Another great piece of exercise equipment is the kettlebell. But it might be a bit intimidating, especially if you have never used one before. Below is a lineup of some great strength and cardio moves that you can do with a kettlebell, at home or in a gym. They are available at most fitness equipment stores so if you are looking to add something to your home gym this may be just what you need. Be sure if you are just starting to use a kettlebell not to start with too much weight, and focus on lifting, moving, and maintaining stability by using your core and your entire body, not just your arms. Your back needs to be stabilized, so maintain an awareness of supporting it and making sure you are steady on your feet. A good kettlebell weight for most women to start with is 8 to 12 pounds. Men can try from 15 to 25 pounds, depending on their fitness level. If you choose a lighter weight, you may move more quickly and do these exercises as a set and then repeat them together one or two more times for more of a cardio circuit routine. Remember to maintain control in the release of these movements as well.
1. Single Arm Lift with “clean and jerk” movement: Start by standing with your feet shoulder-width apart. Grasp a kettlebell in one hand and swing it up and into the crook of your elbow so it is pinned close to your hip, keeping your wrist straight, pause. Then dip down to load your legs as you push the kettlebell up past your shoulders to hold it with an extended arm. Your legs can straighten as the arm extends straight to the ceiling, but be sure to not lock out the joints. Maintain control with the core and legs as you slowly lower the kettlebell to your side. Do 10-15 reps on each side.
2. Swing-and-press: From a standing position with feet more than shoulder-width apart, grab the kettle bell with one or both hands. Swing it between your legs, keeping your spine in a neutral position by engaging your abdominals. Draw the bell up and as the weight reaches shoulder level your hips should come forward, and you can straighten your legs and press the weight up to the ceiling. In the top position, your arm should be in one straight line next to your ear, palm facing out. Pause at the top before letting the weight lead the movement back down between your legs. If you are using one hand to lift, switch sides and then repeat with 15 to 20 for each side. If using both hands you can continue with more reps if needed.
3. Kettlebell Deadlift (using two kettlebells) : Stand with feet hip-width apart, arms at your sides, and place a kettlebell next to each foot. Engage your core and abdominals and keep your shoulder blades engaged and stable. Push your hips backward and hinge your body forward. As you grab and lift the kettlebells, maintain stability in your knees and lift up, straight your legs, extending your knees without locking them out. Repeat 10 to 15 repetitions.
4. Kettlebell Push-ups: Grasp the handle of each kettlebell and come into full or bent-knee plank position. Make sure to stabilize with the wrists by keeping them straight. Engage the shoulders onto your back and avoid locking into your elbows. Slowly lower your body toward the floor until your chest is level with your hands, elbows coming out to the sides. Slowly press your body back up. Repeat up to 15 or 20 times, dropping onto your knees to alternate and modify as needed.
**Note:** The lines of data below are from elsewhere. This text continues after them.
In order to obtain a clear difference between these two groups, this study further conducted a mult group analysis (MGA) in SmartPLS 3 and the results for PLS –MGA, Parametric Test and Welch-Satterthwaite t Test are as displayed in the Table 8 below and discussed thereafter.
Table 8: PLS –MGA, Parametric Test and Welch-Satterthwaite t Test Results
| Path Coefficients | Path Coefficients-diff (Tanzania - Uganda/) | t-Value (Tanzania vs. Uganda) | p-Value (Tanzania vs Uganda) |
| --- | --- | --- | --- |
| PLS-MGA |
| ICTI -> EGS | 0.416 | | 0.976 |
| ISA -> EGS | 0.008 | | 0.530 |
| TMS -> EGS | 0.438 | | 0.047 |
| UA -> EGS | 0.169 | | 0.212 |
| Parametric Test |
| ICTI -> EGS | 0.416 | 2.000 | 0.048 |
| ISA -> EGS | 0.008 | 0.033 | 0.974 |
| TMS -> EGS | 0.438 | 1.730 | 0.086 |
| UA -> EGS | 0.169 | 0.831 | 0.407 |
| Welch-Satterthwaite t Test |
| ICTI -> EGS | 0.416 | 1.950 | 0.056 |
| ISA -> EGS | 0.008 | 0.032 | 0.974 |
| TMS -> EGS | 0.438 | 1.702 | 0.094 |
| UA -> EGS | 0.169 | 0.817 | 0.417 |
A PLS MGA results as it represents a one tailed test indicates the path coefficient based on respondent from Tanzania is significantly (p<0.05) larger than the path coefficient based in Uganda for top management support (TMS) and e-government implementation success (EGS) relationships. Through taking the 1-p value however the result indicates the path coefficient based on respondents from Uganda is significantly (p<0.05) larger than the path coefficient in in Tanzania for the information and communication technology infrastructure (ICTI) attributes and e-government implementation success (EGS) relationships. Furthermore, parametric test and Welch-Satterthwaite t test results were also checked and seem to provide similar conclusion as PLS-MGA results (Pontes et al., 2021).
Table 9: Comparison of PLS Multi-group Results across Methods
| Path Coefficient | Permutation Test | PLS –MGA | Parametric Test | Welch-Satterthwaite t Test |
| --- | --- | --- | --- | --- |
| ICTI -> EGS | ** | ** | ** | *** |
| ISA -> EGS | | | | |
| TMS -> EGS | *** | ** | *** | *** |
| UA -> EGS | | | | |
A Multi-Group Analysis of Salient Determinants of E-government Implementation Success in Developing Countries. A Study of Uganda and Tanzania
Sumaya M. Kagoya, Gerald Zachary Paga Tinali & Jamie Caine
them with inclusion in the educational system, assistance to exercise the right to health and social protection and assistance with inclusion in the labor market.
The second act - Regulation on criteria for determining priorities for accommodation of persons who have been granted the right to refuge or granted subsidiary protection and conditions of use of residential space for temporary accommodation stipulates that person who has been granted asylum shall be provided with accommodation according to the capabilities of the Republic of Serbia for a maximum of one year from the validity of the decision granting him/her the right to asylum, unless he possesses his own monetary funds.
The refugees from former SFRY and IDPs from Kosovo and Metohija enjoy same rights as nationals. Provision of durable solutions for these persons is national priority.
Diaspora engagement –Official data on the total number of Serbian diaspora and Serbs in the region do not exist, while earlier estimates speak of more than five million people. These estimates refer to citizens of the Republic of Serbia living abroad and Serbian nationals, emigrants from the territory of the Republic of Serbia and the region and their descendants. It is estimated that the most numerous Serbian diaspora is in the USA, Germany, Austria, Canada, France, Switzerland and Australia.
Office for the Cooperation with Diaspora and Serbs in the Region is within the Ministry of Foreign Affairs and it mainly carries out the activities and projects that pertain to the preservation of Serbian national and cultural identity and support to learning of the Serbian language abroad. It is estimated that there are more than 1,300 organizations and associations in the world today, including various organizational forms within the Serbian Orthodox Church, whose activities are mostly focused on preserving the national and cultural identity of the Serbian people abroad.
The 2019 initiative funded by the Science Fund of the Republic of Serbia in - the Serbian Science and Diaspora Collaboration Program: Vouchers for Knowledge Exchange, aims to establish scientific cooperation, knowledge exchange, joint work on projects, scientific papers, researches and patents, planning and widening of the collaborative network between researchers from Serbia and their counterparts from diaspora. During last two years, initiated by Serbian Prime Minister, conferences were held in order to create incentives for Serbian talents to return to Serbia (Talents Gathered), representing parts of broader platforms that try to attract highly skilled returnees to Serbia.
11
5. Kettlebell Single-arm Row: Start in a plank position, with one kettlebell beneath the left shoulder.Open up your feet to help stabilize your body. Grasp the kettlebell in the left hand and slowly perform a row movement, lifting the kettlebell toward your left shoulder. Hold it in the raised position briefly before lowering it back toward the floor. Make sure that you do not rotate your torso throughout the movement. You can switch to the other arm for one complete rep on both sides, or do your repetitions on one side and then repeat with the opposite arm, whichever is most appropriate for your strength level.